UFOs and Aliens are now becoming a fact of life because our space agencies are confirming what most have suspected all along; that there is now reason to say with confidence that there is life out in space.

In 2014, NASA awarded $1.1M to the Center for Theological Inquiry, an ecumenical research institute in New Jersey, to study “the societal implications of astrobiology”.

Some were enraged.

The Freedom from Religion Foundation, which promotes the division between Church and state, asked NASA to revoke the grant and threatened to sue if NASA didn’t comply.
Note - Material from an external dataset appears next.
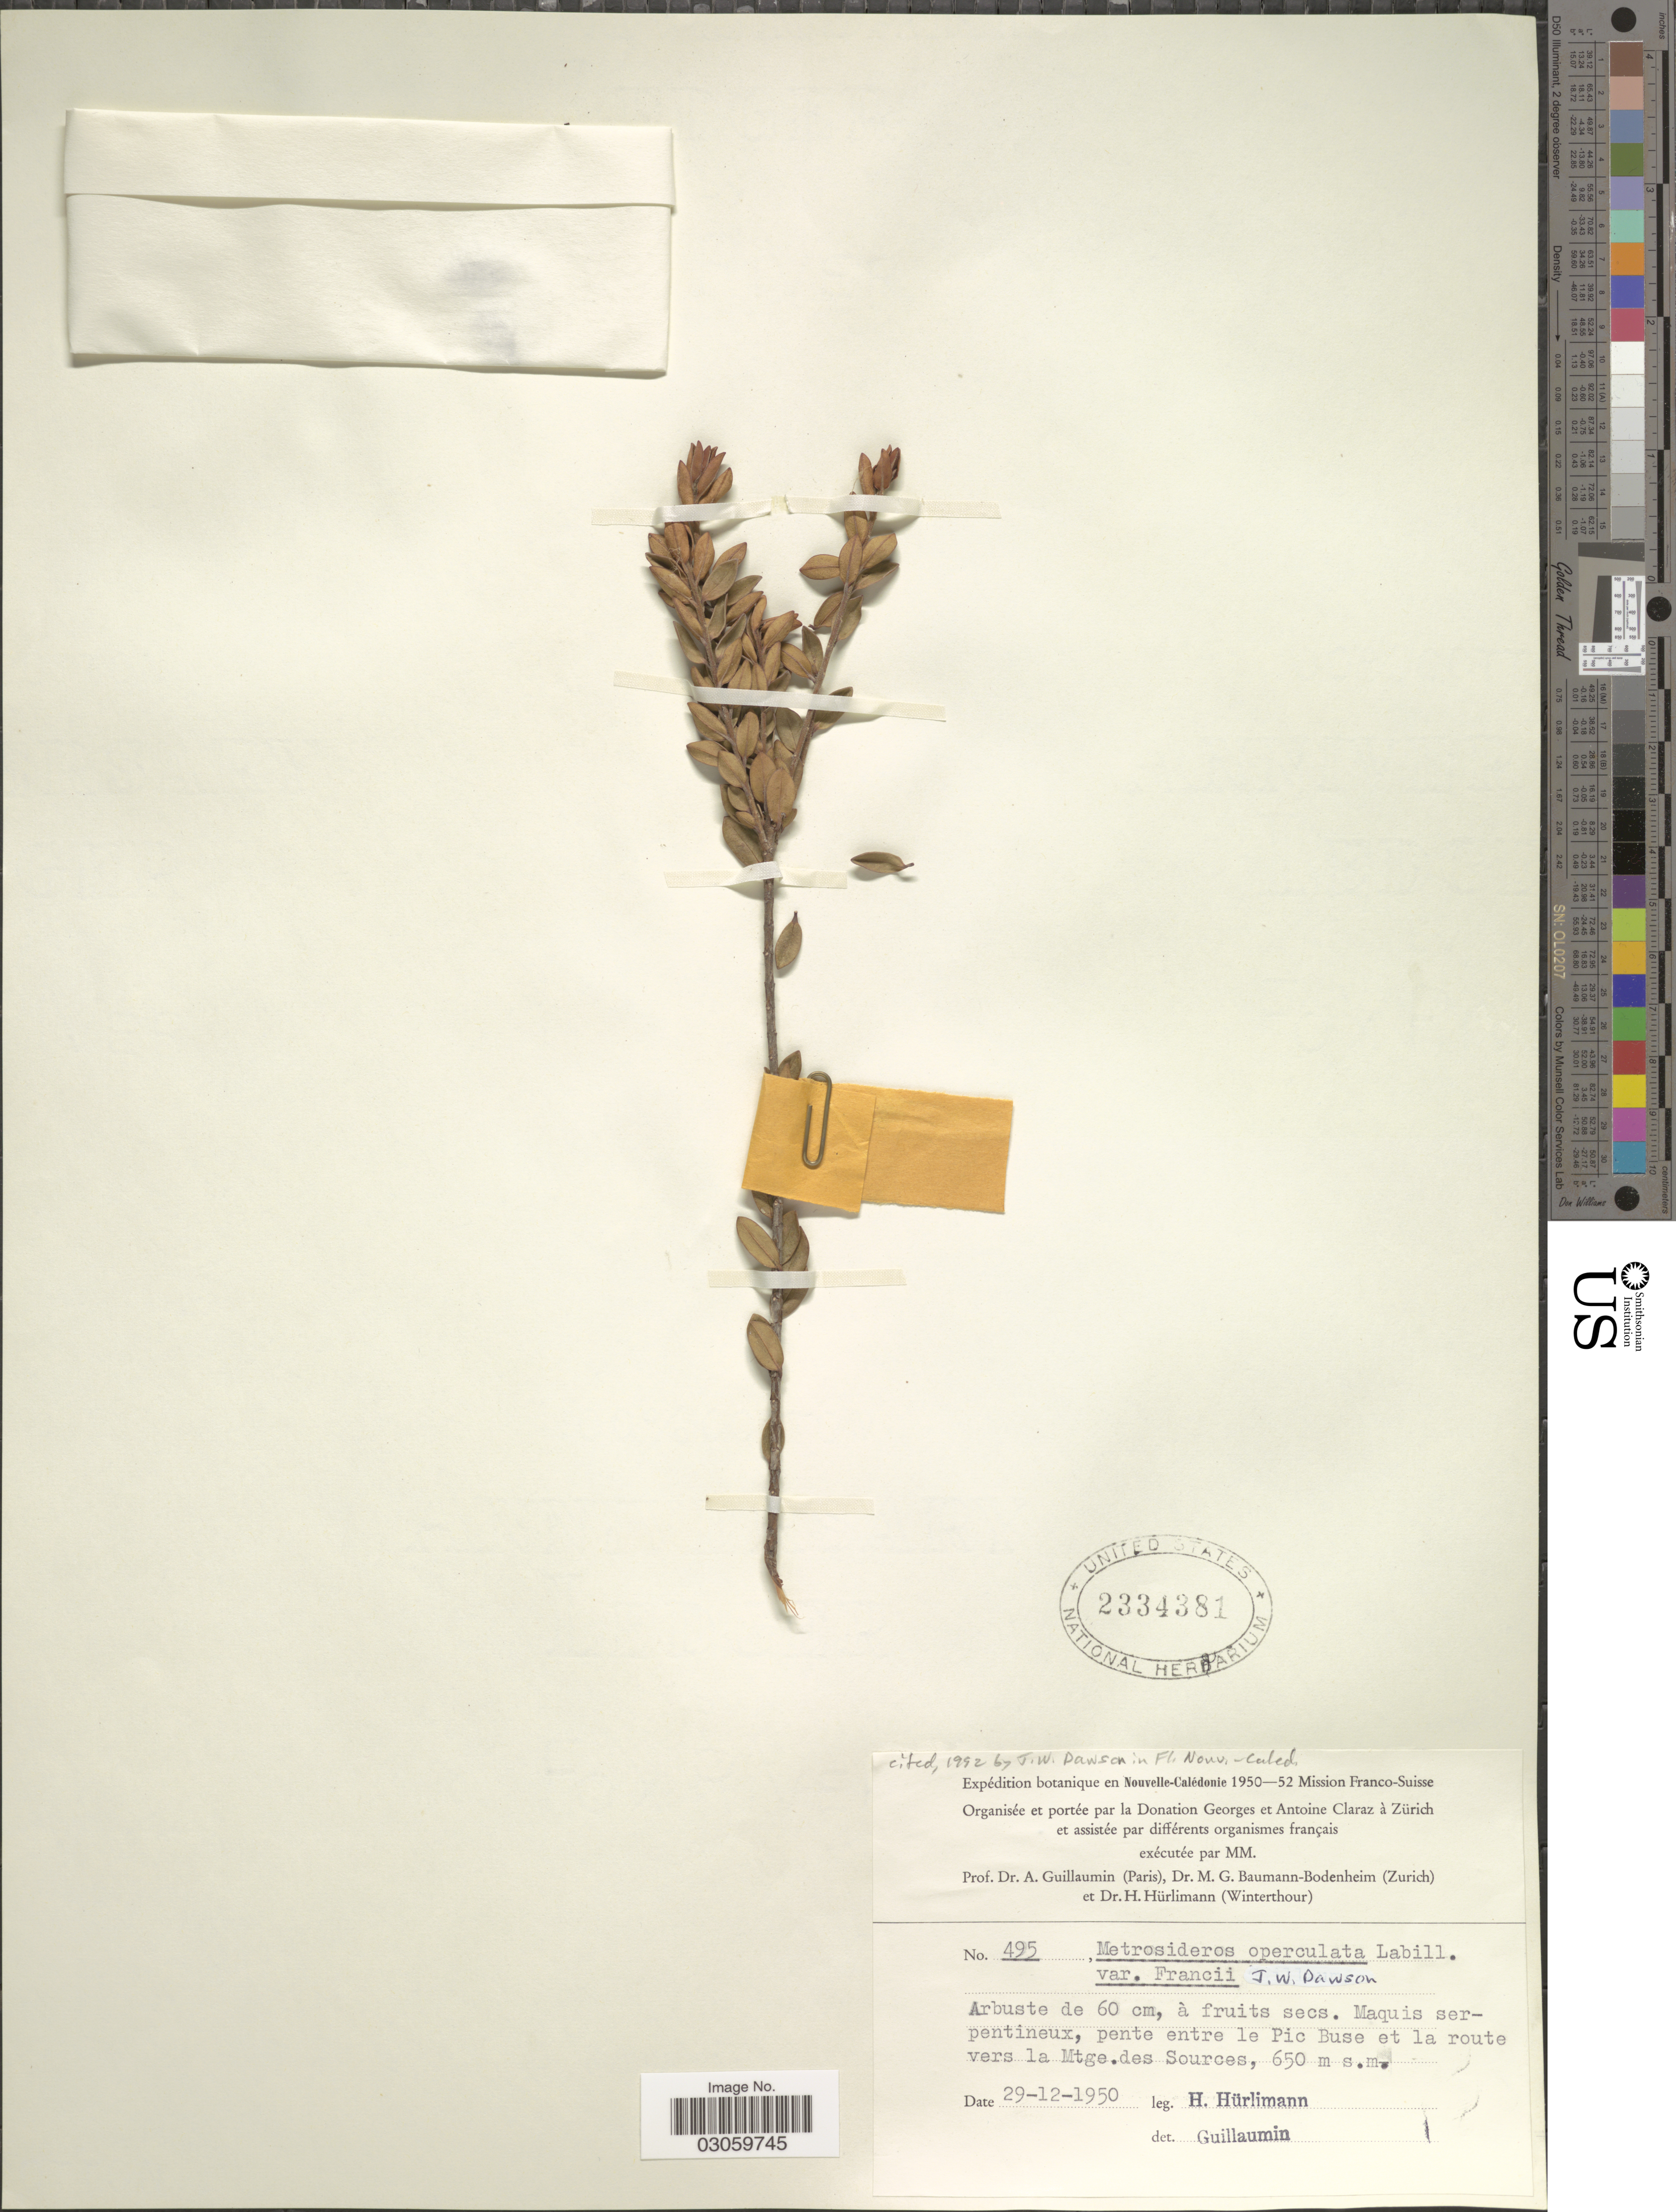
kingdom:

While the Freedom from Religion Foundation stated that their concern was the commingling of government and religious organizations, they also made it clear that they thought the grant was a waste of money. “Science should not concern itself with how its progress will impact faith-based beliefs.”

The FFR’s argument might well be undermined, however, when the day comes that humanity has to respond to the discovery of aliens.

Such a discovery would raise a series of questions that would exceed the bounds of science.

For example, when we ask, “What is life?” are we asking a scientific question or a theological one? Questions about life’s origins and its future are complicated and must be explored holistically, across disciplines. And that includes the way we respond to the discovery of aliens.

This is not just an idle fantasy; many scientists would now argue that the detection of extraterrestrial life is more a question of when not if.